I began to modify OSE (B/X) recently to fit my campaign setting, and I realized I was stripping out a lot of things.
Alignments, variable weapon damage, weapon restrictions...
And then I discovered Whitebox! Wow, what a pretty little set of rules. A lot easier to build on, I think--- as opposed to stripping things out, I can just focus on adding mechanics that I think matter.
Why would you want weapons to do all the same damage? I mean, the way (A)D&D does it is far from making each weapon particularly unique, but it is something.
I first started to get annoyed with Cleric weapon restrictions. Why can't they use edged weapons? The best answer I could find was for "balance purposes". I guess it made people nervous to have a character who could wield a 1d10 two-handed sword
and heal themselves.
I started to have the same issue with Magic-Users as well. If all they can use in melee is a staff (or a dagger, if you're thinking AD&D), then this creates a very specific kind of character. It really limits the role-playing factor, I think. Now we have a world with these strange rules that you have to explain in-game somehow. Trying to use mental gymnastics to explain why Magic-Users can
only use staves and Clerics can
only use blunt weapons in my campaign just got to be too much.
At first I used class-based damage. Fighters attack with 1d8 regardless of their weapon type, and Magic-Users attack with 1d4--- even if they use a polearm. This works fine, but it still didn't feel quite right, and I think it really has to do with the strange D&D combat and HP systems. As you guys were talking about, HP has always kind of been a weird place where people can't decide if it is an abstraction or an actual representation of your physical health. Abstraction almost works, but then we have things like health potions and "cure light wounds".
For me, I go with the simple line that OSE offers:
All characters and monsters have a hit point total, which represents their ability to avoid death.
Once I tried playing around with Whitebox, a lot of things just clicked into place for me. Not only is variable weapon damage gone, but also variable hit dice. Everyone starts with 1d6 HP, and everyone is capable of dealing 1d6 damage. Combat is lethal, and very even.
With this system, I feel like weapon choice can actually matter for once. Weapons become tools, and I think it forces you to think about the utility of your weapon a lot more. There is a big difference between fighting with a spear and a sword, and now that matters more than just a different damage rate.

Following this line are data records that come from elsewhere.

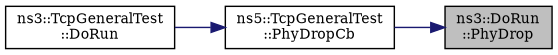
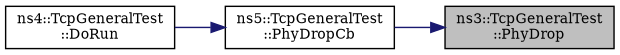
  digraph {
    fontname="DejaVu Serif"
    rankdir=RL
    node [color=black fillcolor=white fontname="DejaVu Serif" fontsize=10 shape=record style=filled]
    edge [color=midnightblue dir=back fontname="DejaVu Serif" fontsize=10 labelfontname=Helvetica labelfontsize=10 style=solid]
-   n1 [fillcolor=grey75 fontcolor=black height=0.2 label="ns3::DoRun\l::PhyDrop" width=0.4]
+   n1 [fillcolor=grey75 fontcolor=black height=0.2 label="ns3::TcpGeneralTest\l::PhyDrop" width=0.4]
    n2 [height=0.2 label="ns5::TcpGeneralTest\l::PhyDropCb" width=0.4]
-   n3 [height=0.2 label="ns3::TcpGeneralTest\l::DoRun" width=0.4]
+   n3 [height=0.2 label="ns4::TcpGeneralTest\l::DoRun" width=0.4]
    n1 -> n2
    n2 -> n3
  }
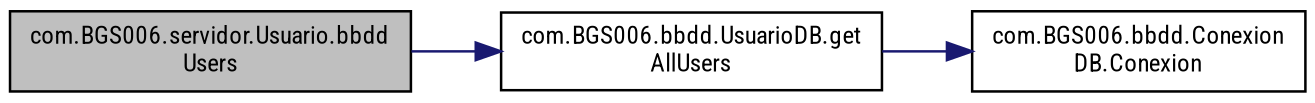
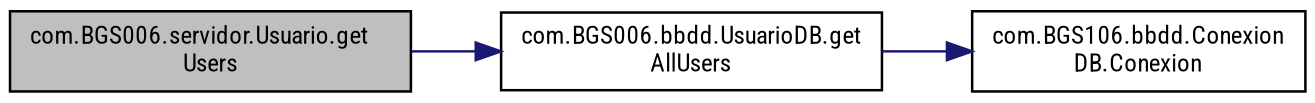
  digraph {
    fontname="Roboto Condensed"
    rankdir=LR
    node [color=black fillcolor=white fontname="Roboto Condensed" fontsize=10 shape=record style=filled]
    edge [color=midnightblue fontname="Roboto Condensed" fontsize=10 labelfontname=Helvetica labelfontsize=10 style=solid]
-   n1 [fillcolor=grey75 fontcolor=black height=0.2 label="com.BGS006.servidor.Usuario.bbdd\lUsers" width=0.4]
+   n1 [fillcolor=grey75 fontcolor=black height=0.2 label="com.BGS006.servidor.Usuario.get\lUsers" width=0.4]
    n2 [height=0.2 label="com.BGS006.bbdd.UsuarioDB.get\lAllUsers" width=0.4]
-   n3 [height=0.2 label="com.BGS006.bbdd.Conexion\lDB.Conexion" width=0.4]
+   n3 [height=0.2 label="com.BGS106.bbdd.Conexion\lDB.Conexion" width=0.4]
    n1 -> n2
    n2 -> n3
  }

I also love that Magic-Users aren't as squishy an lame at level 1. Combat is lethal, but it is lethal for everyone and you probably shouldn't rush into fighting as your first response. Some people hate that, but I love the gameplay it creates. And now I can play as a scrappy Magic-User who wields a short sword and gains their spells by raiding crypts and finding ancient scrolls.
It just really works for me, and I guess that is because I lean further into abstraction and I have a very free-Kriegspiel style of DMing (although procedures still form the foundation of my games).